Variations and HLA binding affinity prediction

The AASs in 30 cancer types were obtained from4. The sequences and annotations of the longest transcripts for each protein were retrieved from the Ensembl biomart release 69 repositories.

For each AAS in the dataset, we constructed a 21-mer peptide. In the middle of the peptide, at position 11, was the substitution position. This residue was flanked by ten amino acids on both sides. Two such sequences were constructed per AAS, one for the wild-type and the other for the variant sequence. Both sequences were in fasta format. These peptides allowed predictions to be made for the variant at all possible positions in peptides of lengths 8, 9, 10, and 11. The peptide sequences were concatenated and used as input in the NetMHC 4.0 epitope-HLA prediction algorithm10 that was run locally. The prediction results for each HLA were stored in tab-separated files. Peptides predicted to be neither weak nor strong binders were filtered out using bash commands and R scripts.

To identify neoepitopes, we compared the predicted affinities for the wild-type and corresponding variant-containing peptides. Peptides were defined as neoepitopes for a certain HLA molecule when the variant was predicted to bind strongly whereas its wild-type form was predicted to bind weakly or not at all.

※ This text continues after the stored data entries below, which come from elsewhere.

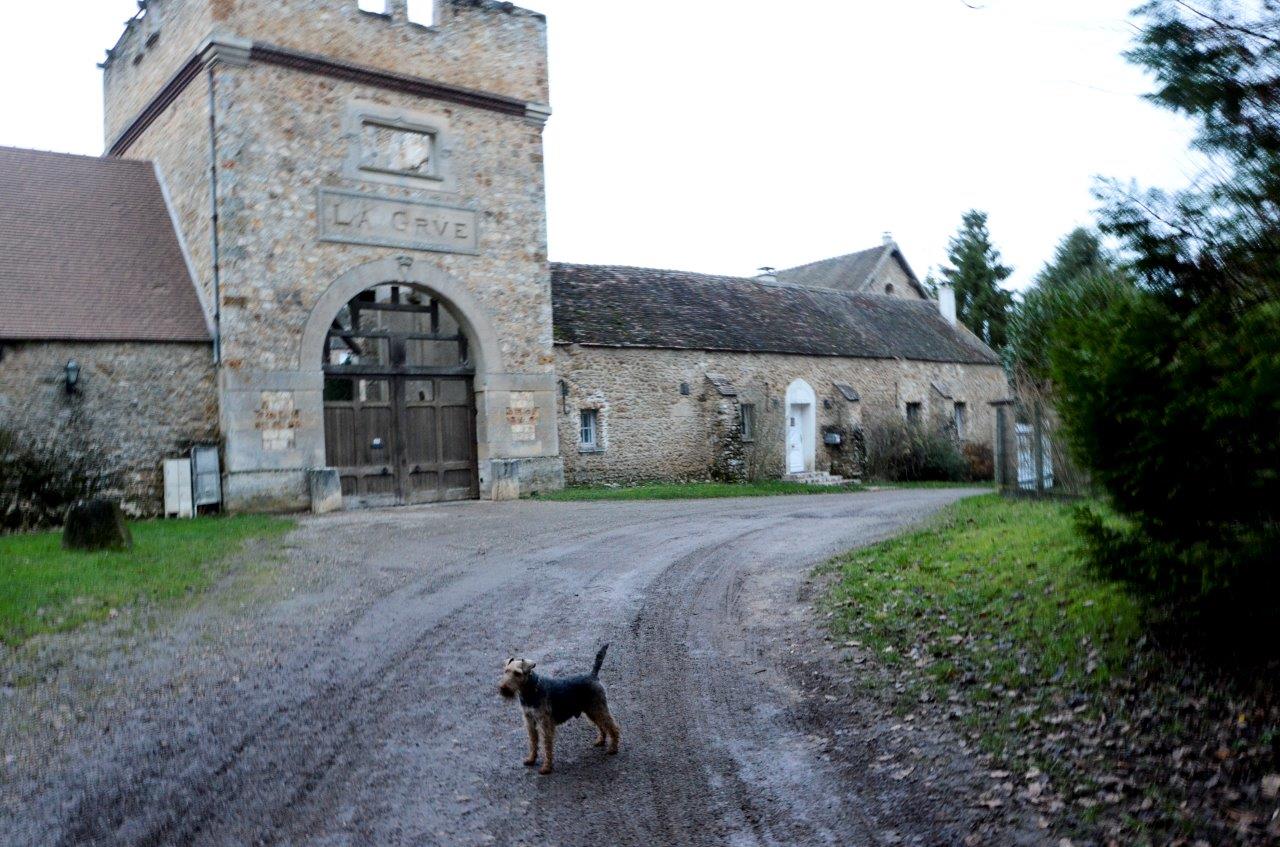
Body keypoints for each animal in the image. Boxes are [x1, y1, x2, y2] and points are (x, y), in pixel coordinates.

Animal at [499, 644, 619, 777]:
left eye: (517, 673)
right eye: (506, 671)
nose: (503, 688)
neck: (531, 691)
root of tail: (593, 675)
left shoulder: (544, 724)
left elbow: (546, 746)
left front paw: (546, 768)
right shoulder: (529, 721)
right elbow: (533, 742)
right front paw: (531, 759)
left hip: (598, 708)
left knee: (613, 727)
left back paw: (613, 748)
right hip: (591, 711)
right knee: (602, 726)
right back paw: (600, 741)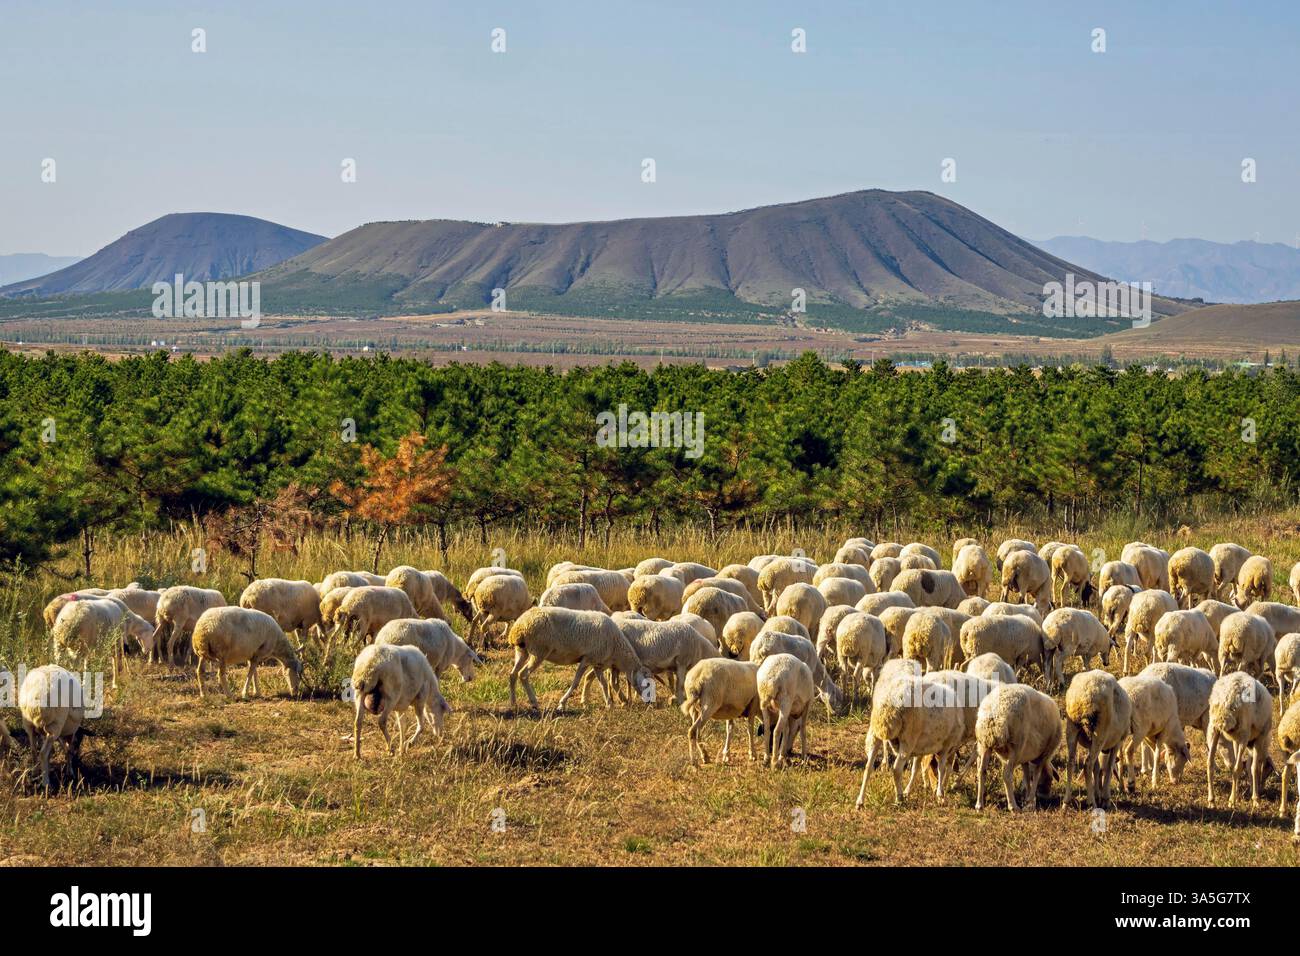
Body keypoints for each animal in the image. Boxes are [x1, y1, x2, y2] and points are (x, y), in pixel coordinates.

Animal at [507, 607, 651, 712]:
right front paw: (562, 704)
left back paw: (513, 703)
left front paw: (608, 703)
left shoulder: (597, 663)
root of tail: (518, 627)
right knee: (523, 674)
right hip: (538, 651)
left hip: (522, 650)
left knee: (512, 674)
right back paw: (534, 703)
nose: (650, 703)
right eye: (648, 684)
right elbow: (576, 682)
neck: (616, 647)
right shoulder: (587, 659)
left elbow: (602, 683)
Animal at [856, 675, 965, 806]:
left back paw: (860, 801)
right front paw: (940, 795)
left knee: (868, 767)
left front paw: (908, 790)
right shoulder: (945, 746)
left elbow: (915, 768)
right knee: (896, 769)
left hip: (875, 732)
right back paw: (899, 798)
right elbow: (941, 769)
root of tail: (889, 702)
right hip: (907, 738)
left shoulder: (921, 748)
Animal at [973, 683, 1062, 811]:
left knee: (981, 771)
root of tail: (995, 712)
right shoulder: (1045, 753)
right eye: (1050, 779)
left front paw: (1028, 797)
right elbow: (1036, 774)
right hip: (1016, 745)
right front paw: (1031, 800)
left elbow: (1026, 774)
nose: (1046, 796)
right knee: (1006, 775)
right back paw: (1013, 806)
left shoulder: (1025, 757)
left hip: (984, 743)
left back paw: (979, 804)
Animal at [1063, 670, 1133, 809]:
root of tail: (1084, 696)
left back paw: (1066, 802)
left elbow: (1097, 767)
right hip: (1099, 733)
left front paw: (1097, 793)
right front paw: (1105, 798)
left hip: (1072, 727)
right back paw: (1091, 803)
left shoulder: (1091, 744)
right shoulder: (1118, 742)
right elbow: (1109, 767)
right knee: (1087, 765)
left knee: (1071, 762)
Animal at [1206, 671, 1273, 808]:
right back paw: (1231, 801)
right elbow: (1253, 768)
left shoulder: (1236, 739)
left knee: (1209, 764)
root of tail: (1228, 695)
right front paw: (1255, 799)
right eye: (1268, 771)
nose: (1262, 789)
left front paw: (1237, 791)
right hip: (1243, 733)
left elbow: (1241, 765)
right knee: (1237, 768)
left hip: (1213, 728)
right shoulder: (1259, 737)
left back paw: (1211, 800)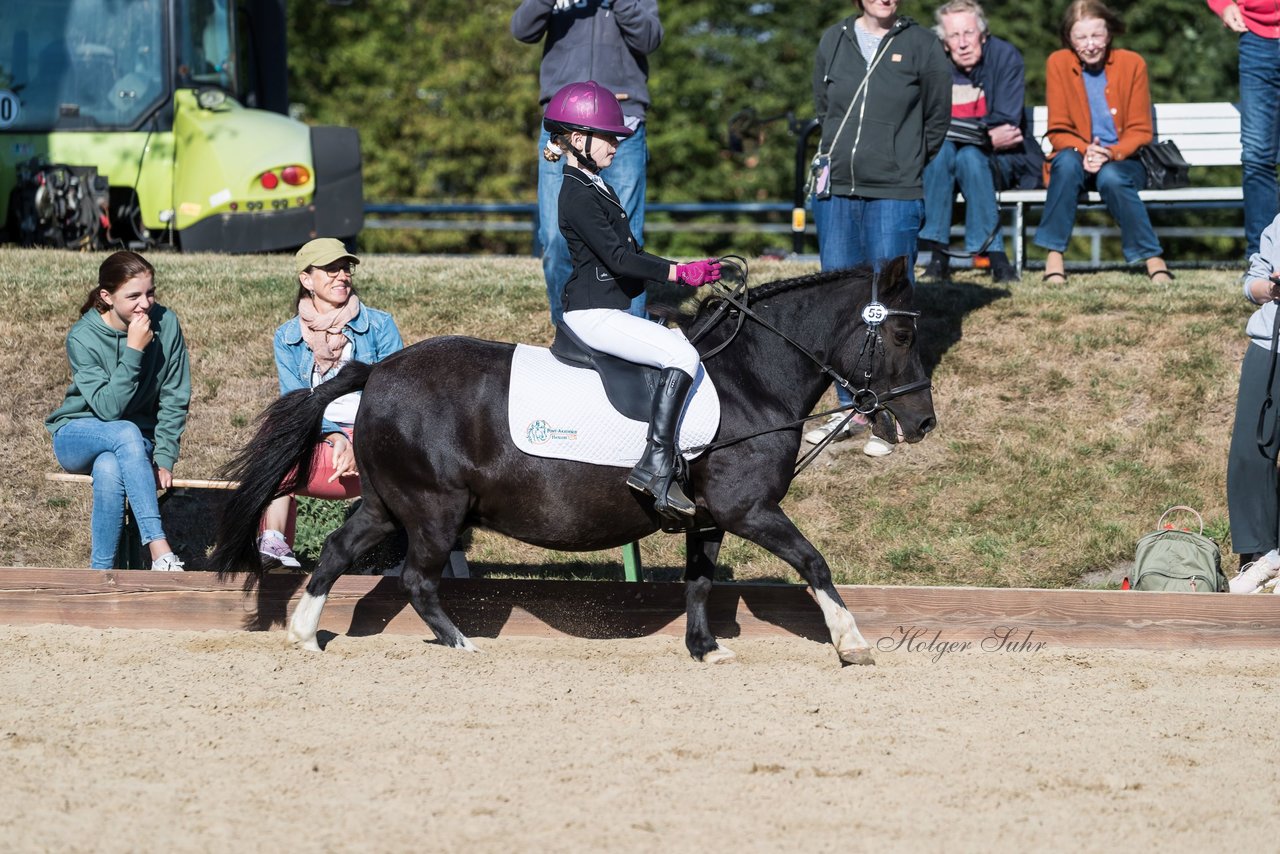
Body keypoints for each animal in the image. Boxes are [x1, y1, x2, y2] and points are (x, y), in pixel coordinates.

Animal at [207, 261, 931, 665]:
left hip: (391, 504)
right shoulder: (748, 508)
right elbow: (814, 562)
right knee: (415, 578)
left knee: (337, 554)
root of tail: (377, 370)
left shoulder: (707, 517)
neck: (751, 381)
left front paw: (706, 649)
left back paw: (305, 637)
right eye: (901, 334)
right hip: (435, 509)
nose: (922, 423)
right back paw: (460, 645)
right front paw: (852, 644)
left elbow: (700, 582)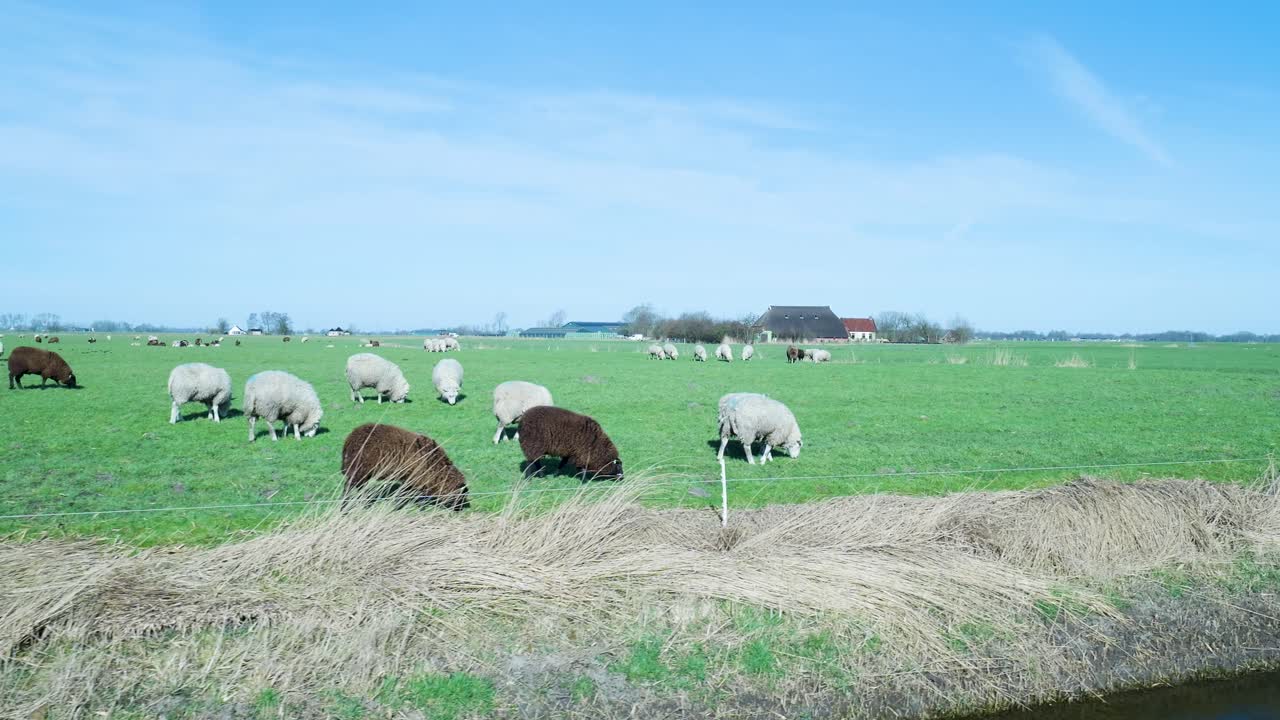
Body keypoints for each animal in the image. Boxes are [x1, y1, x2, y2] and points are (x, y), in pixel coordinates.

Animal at [341, 423, 469, 511]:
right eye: (461, 495)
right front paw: (398, 506)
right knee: (348, 488)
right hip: (358, 469)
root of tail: (349, 439)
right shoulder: (413, 477)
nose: (460, 509)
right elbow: (405, 494)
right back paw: (345, 507)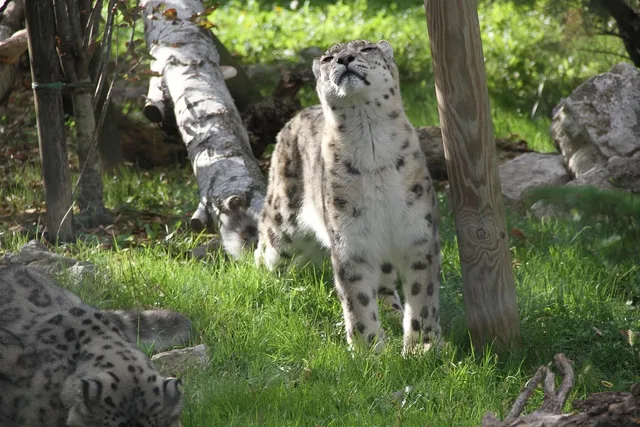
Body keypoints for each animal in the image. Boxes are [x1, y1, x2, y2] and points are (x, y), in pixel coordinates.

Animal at [253, 39, 442, 354]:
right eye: (328, 58)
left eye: (366, 49)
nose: (344, 59)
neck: (371, 145)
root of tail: (292, 118)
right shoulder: (351, 242)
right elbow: (358, 302)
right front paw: (369, 352)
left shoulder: (418, 236)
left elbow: (422, 298)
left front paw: (421, 348)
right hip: (282, 220)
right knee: (265, 248)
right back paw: (268, 285)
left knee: (385, 282)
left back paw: (393, 312)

Variant peptides with affinity IC50 < 50 nM were classified as high binders, those with 50 < IC50 < 500 nM as weak binders, and peptides with IC50 > 500 nM as non-binders.

Data analysis

Data manipulations and analyses were performed in R, a statistical analysis and programming software environment44. The amino acid and hydropathy data were visualized with MultiDisp (http://structure.bmc.lu.se/MultiDisp), a web program for analyzing multiple sequence alignments. Kyte and Doolittle27 propensities were used to calculate hydropathy values with a sliding window method.

The enrichment of GO terms for proteins from which the neoepitopes were obtained was calculated with GOrilla45. The web service uses the minimum hypergeometric method that computes the hypergeometric statistic of the top k ranked elements of a vector46. The top k elements were selected to optimize enrichment45. REViGO47 was used to remove redundant terms and to summarize the terms. It defines semantic similarity for pairs of GO terms based on their shared parent terms and visualizes the results for GO term enrichment from GOrilla.